Personal information
- Full name: Wayne Hui Wang Fung
- Date of birth: 4 February 1994 (age 32)
- Place of birth: Hong Kong
- Height: 1.78 m (5 ft 10 in)
- Positions: Full-back; midfielder; winger;

Team information
- Current team: Kui Tan
- Number: 12

Youth career
- 2006–2009: Kitchee
- 2009–2012: Rangers (HKG)

Senior career*
- Years: Team / Apps / (Gls)
- 2012–2013: Yokohama FC Hong Kong / 3 / (0)
- 2013–2014: Yuen Long / 12 / (1)
- 2014–2015: Citizen / 20 / (18)
- 2015–2016: Rangers (HKG) / 16 / (1)
- 2016–2021: Southern / 71 / (4)
- 2021–2022: Kowloon City / 12 / (14)
- 2022–2025: Central & Western District / 69 / (43)
- 2025–: Kui Tan / 22 / (22)

= Hui Wang Fung =

Hong Kong association football player

Wayne Hui Wang Fung (許宏鋒; born 4 February 1994 in Hong Kong) is a former Hong Kong professional footballer who currently plays as an amateur for Hong Kong Second Division club Kui Tan. A versatile player, Hui has played in multiple positions, including wing, in midfield and at full back.

==Club career==
In 2012, Hui signed for Hong Kong First Division club Yokohama FC Hong Kong.

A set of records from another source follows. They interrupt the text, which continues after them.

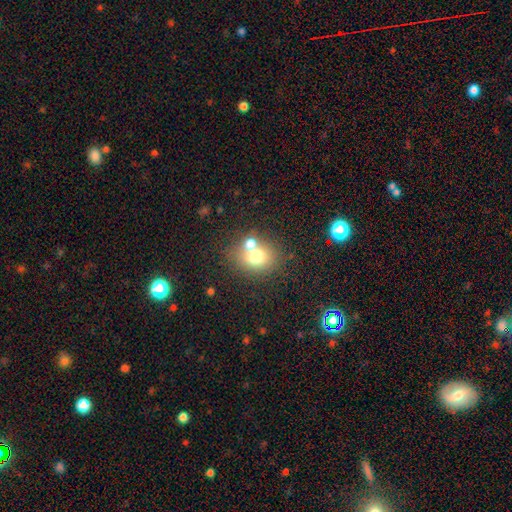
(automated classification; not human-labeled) Smooth or featured? Predicted: smooth (p=0.70). How rounded? Predicted: round (p=0.66). Merging? Predicted: none (p=0.50).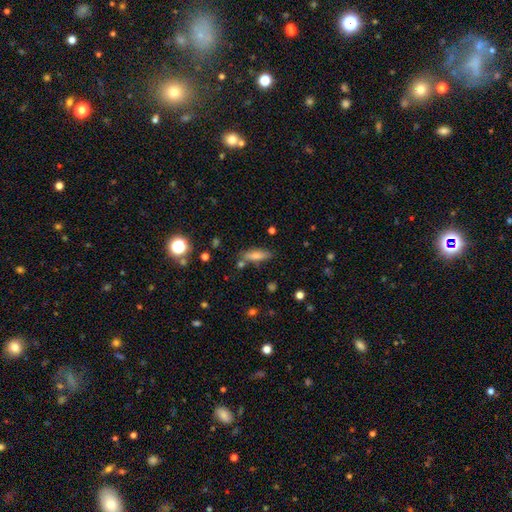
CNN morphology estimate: This appears to be a smooth galaxy with no disk features (75%) that is in between round and cigar-shaped (52%). Merging: none (72%).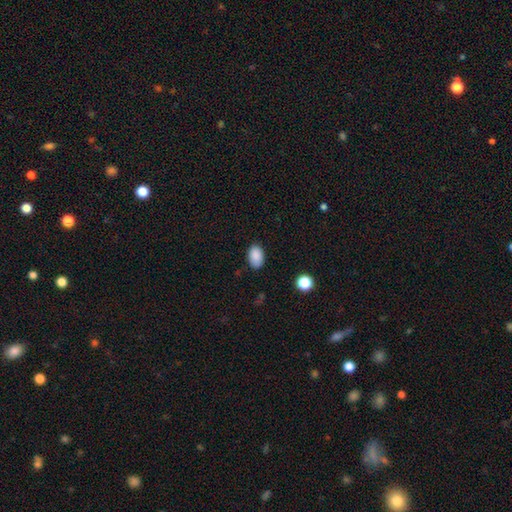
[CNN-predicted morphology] Smooth or featured: smooth — 88% (star or artifact — 8%)
How rounded: in between — 89% (round — 10%)
Merging: none — 84% (minor disturbance — 13%)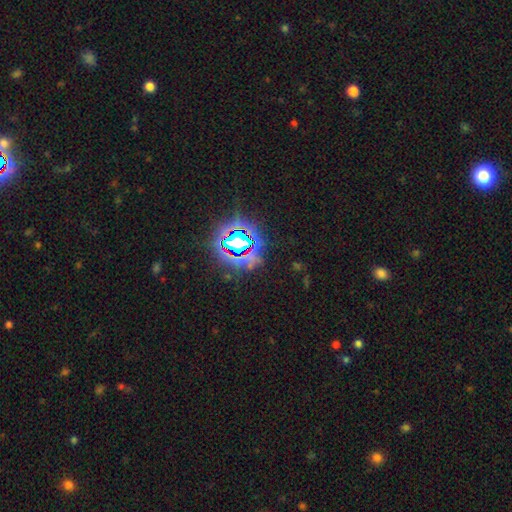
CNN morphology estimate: This is clearly a star or artifact rather than a galaxy (82%).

In 2013, Hui signed for another Hong Kong First Division club Yuen Long.

On 29 September 2013, Hui scored his first goal in Hong Kong First Division against Happy Valley, which Yuen Long draws the match 2–2.

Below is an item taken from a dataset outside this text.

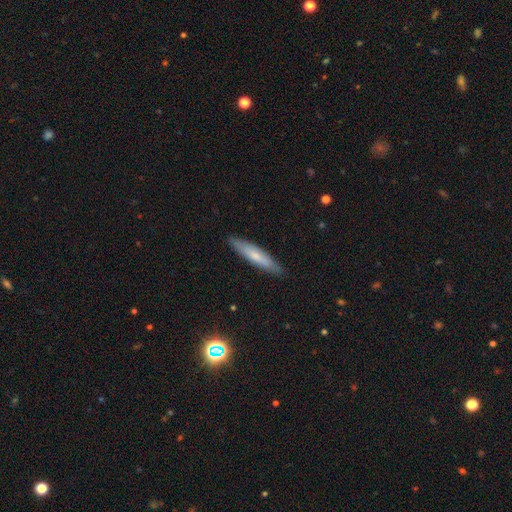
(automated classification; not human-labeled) Smooth or featured: smooth — 65% (featured or disk — 28%)
How rounded: cigar-shaped — 86% (in between — 13%)
Merging: none — 88% (minor disturbance — 9%)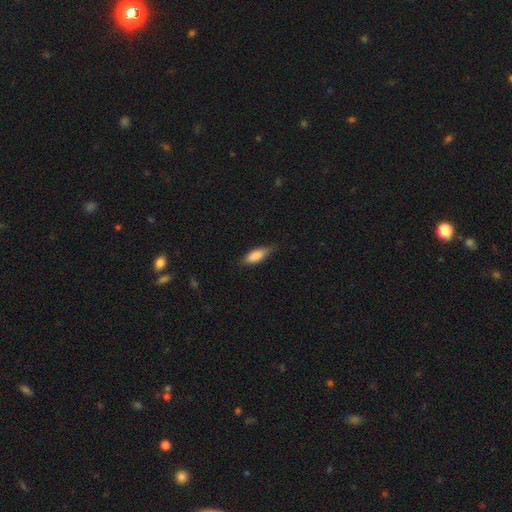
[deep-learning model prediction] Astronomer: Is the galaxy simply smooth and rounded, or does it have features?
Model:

In 2014, Hui signed for Hong Kong First Division club Citizen. He scored 18 goals in 20 games and became the top scorer in the league among the local players.

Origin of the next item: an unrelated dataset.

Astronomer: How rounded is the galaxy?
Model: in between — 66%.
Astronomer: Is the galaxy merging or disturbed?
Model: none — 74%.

In February 2015, Hui went to North American Soccer League club Fort Lauderdale Strikers to have a training for two to three weeks.

In 2015, Hui signed for Hong Kong Premier League club Rangers. On 13 September 2015, Hui scored his first goal in HKPL against Eastern, which lost the match 1–2.

In June 2016, Hui signed for Southern.